Der zuständige Jagdpächter werde nun außerhalb des Friedhofsgeländes Rehe jagen, teilt die Gemeindeverwaltung mit. Zurzeit dürfen nur Rehböcke geschossen werden. Die Verwaltung hat inzwischen auch schon mit Maßnahmen zum "passiven Rehschutz" reagiert: An einigen Stellen kaputte Zäune sind repariert worden.

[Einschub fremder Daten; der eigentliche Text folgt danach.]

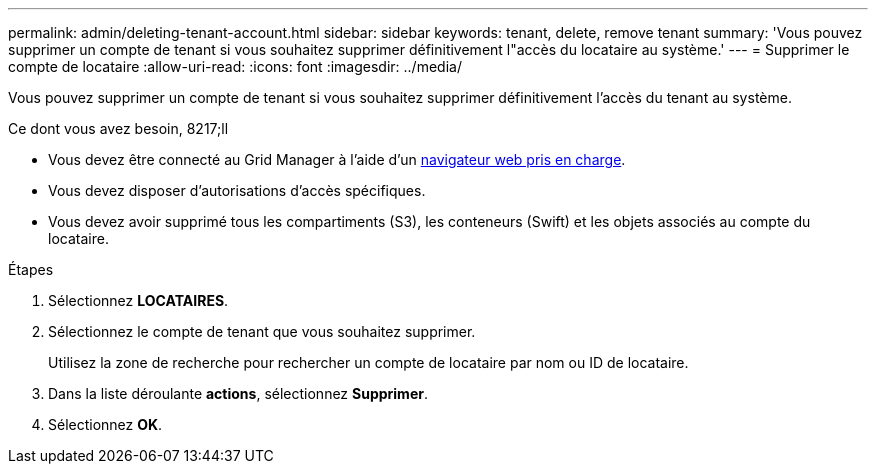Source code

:---
permalink: admin/deleting-tenant-account.html 
sidebar: sidebar 
keywords: tenant, delete, remove tenant 
summary: 'Vous pouvez supprimer un compte de tenant si vous souhaitez supprimer définitivement l"accès du locataire au système.' 
---
= Supprimer le compte de locataire
:allow-uri-read: 
:icons: font
:imagesdir: ../media/


[role="lead"]
Vous pouvez supprimer un compte de tenant si vous souhaitez supprimer définitivement l'accès du tenant au système.

.Ce dont vous avez besoin, 8217;ll
* Vous devez être connecté au Grid Manager à l'aide d'un xref:../admin/web-browser-requirements.adoc[navigateur web pris en charge].
* Vous devez disposer d'autorisations d'accès spécifiques.
* Vous devez avoir supprimé tous les compartiments (S3), les conteneurs (Swift) et les objets associés au compte du locataire.


.Étapes
. Sélectionnez *LOCATAIRES*.
. Sélectionnez le compte de tenant que vous souhaitez supprimer.
+
Utilisez la zone de recherche pour rechercher un compte de locataire par nom ou ID de locataire.

. Dans la liste déroulante *actions*, sélectionnez *Supprimer*.
. Sélectionnez *OK*.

Mitarbeiter haben im Süden des Friedhofs zur Erhöhung des Zaunes Draht gespannt. Als Einfallstor gilt im Moment der 1,40 Meter hohe Zaun im Nordwesten. Jäger hatten die Höhe ursprünglich für ausreichend gehalten - aber: "Die Rehe springen da offenbar rüber", sagt Wolf Rosenzweig. Zum dauerhaften Schutz vor Rehen will die Gemeinde den Friedhofszaun auf zwei Meter erhöhen. Das geht aber erst 2012 - das Geld muss erst in den Haushaltsberatungen vom Gemeinderat bewilligt werden.

Rehe haben bei Neu Wulmstorf in den beiden benachbarten Naturschutzgebieten Fischbeker Heide und Wulmstorfer Heide, dem früheren Truppenübungsplatz der Röttiger-Kaserne, eigentlich einen großen natürlichen Lebensraum. Experten vermuten, dass wegen des harten Winters heute die Nahrung knapp ist. Die Folge: Rehe legen ihre Scheu ab und wagen sich in die Siedlungen der Menschen vor. Vor einigen Jahren hatten sich Wildschweine bis in das Freibad im Neu Wulmstorfer Süden vorgewagt.